Ayant jeté sa bombe, Poncet recula de deux pas et attendit. Le consul restait interdit.

– Ma fille, dit-il enfin avec un air de dignité offensée, est une personne d'une condition tout à fait au-dessus de ces travaux.

– La nature l'en a pourtant rendue digne.

– Peu importe ce que permet la nature, si la société l'interdit. Quittez immédiatement cette idée et trouvez, je vous prie, un autre candidat.

– Il n'y en a pas.

– Eh bien, vos plantes crèveront et l'on vous dédommagera.

– Ce n'est pas une question d'argent, dit Jean-Baptiste sérieusement.

Puis il s'approcha du consul et parla sur un ton apaisé :

– Songez que l'on ne vous demande rien de grave. Mon associé et moi serons partis demain. Cette maison restera vide. Mademoiselle votre fille trouvera, sur une large étagère, deux gros cahiers où tout est inscrit en latin. Pour le reste, je suis confiant : elle a la grâce qu'il faut aux plantes et elle trouvera d'instinct ce qu'elles réclament.

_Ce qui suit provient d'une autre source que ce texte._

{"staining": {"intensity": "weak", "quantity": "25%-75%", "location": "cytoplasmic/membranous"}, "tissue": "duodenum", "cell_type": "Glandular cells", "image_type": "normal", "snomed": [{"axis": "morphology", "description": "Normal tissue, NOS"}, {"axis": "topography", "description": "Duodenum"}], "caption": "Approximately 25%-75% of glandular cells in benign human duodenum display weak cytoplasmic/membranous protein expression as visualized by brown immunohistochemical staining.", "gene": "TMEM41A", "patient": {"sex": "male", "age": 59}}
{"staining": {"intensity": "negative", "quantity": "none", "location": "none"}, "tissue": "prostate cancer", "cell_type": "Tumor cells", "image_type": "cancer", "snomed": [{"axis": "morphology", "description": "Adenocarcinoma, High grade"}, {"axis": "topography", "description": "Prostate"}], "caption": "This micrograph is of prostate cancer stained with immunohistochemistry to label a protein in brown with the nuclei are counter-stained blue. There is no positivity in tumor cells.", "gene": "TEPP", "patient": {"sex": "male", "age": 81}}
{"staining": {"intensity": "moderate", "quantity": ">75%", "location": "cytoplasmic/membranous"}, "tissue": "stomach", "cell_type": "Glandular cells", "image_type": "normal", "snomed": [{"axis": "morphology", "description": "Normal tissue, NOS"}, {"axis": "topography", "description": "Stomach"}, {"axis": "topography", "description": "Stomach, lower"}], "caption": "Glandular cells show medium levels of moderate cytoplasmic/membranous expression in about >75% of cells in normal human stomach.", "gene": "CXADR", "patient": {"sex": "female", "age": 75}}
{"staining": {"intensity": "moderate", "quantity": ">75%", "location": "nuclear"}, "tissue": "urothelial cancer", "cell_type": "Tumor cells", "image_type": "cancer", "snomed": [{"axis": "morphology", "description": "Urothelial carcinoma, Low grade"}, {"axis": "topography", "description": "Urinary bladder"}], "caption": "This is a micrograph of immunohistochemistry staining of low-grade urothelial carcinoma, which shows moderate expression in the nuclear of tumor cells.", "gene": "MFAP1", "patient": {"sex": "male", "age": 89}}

– Je vois que vous insistez alors que ce propos est clos. Ma fille n'ira pas.

– Dans ce cas, s'écria Jean-Baptiste, je n'irai pas non plus. Vous trouverez quelqu'un d'autre pour aller renifler les croûtes du Négus.

– Un peu de respect, Monsieur, il s'agit d'un roi.

– Il s'agit d'un roi, et de ses croûtes. Je les recommande à vos bons soins.

Jean-Baptiste mima une révérence et ouvrit la porte.

– Poncet, cria le consul, en voilà bien assez ! Votre chantage perpétuel est excessif. Écoutez-moi et fermez d'abord cette porte.

Le médecin resta dans l'embrasure.

– Voilà huit jours que vous nous faites passer vos quatre volontés. Il y a des limites. Je vous le dis solennellement : arrangez-vous comme vous voudrez pour votre maison, à l'exception de ce que vous me proposez et qui est intolérable. Ensuite partez pour l'Abyssinie, sans quoi...

– Sans quoi...

– Sans quoi je vous fais mettre aux arrêts immédiatement. J'ai tout pouvoir sur les sujets de notre nation dans cette ville. J'en userai avec vous sans faiblesse.

– Alors faites-moi arrêter tout de suite.

– Ne me provoquez pas ! cria le consul.

Poncet tendait déjà les mains comme pour recevoir les fers.

– Alors, qu'attendez-vous ?

Attirés par le bruit, M. Macé et le Père de Brèvedent s'interposèrent et calmèrent les deux hommes. Poncet peu après rentra chez lui. Avant de partir, il dit au consul que sa proposition ne changerait pas et qu'il avait la nuit pour y réfléchir.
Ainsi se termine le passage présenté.